**PROVIDED MATERIAL**
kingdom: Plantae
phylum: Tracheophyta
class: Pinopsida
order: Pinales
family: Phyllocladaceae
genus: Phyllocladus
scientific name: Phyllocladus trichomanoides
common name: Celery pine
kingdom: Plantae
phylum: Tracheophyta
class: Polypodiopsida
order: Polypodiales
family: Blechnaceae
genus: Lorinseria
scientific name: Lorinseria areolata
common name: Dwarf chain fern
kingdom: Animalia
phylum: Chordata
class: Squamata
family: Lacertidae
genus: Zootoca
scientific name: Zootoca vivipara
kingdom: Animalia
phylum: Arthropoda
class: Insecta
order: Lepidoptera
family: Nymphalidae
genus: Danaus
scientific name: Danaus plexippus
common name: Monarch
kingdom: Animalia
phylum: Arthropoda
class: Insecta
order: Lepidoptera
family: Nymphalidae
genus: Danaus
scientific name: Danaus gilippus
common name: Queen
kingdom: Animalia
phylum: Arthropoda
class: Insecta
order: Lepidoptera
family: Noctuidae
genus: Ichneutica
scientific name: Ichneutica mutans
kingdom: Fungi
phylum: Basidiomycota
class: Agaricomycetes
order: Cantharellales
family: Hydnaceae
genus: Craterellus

**THE REQUEST**
In the listing, rename "scientific name" to "species" from the line with "genus: Lorinseria" through the end, and give those lines back with nothing else changed.

**TASK OUTPUT**
genus: Lorinseria
species: Lorinseria areolata
common name: Dwarf chain fern
kingdom: Animalia
phylum: Chordata
class: Squamata
family: Lacertidae
genus: Zootoca
species: Zootoca vivipara
kingdom: Animalia
phylum: Arthropoda
class: Insecta
order: Lepidoptera
family: Nymphalidae
genus: Danaus
species: Danaus plexippus
common name: Monarch
kingdom: Animalia
phylum: Arthropoda
class: Insecta
order: Lepidoptera
family: Nymphalidae
genus: Danaus
species: Danaus gilippus
common name: Queen
kingdom: Animalia
phylum: Arthropoda
class: Insecta
order: Lepidoptera
family: Noctuidae
genus: Ichneutica
species: Ichneutica mutans
kingdom: Fungi
phylum: Basidiomycota
class: Agaricomycetes
order: Cantharellales
family: Hydnaceae
genus: Craterellus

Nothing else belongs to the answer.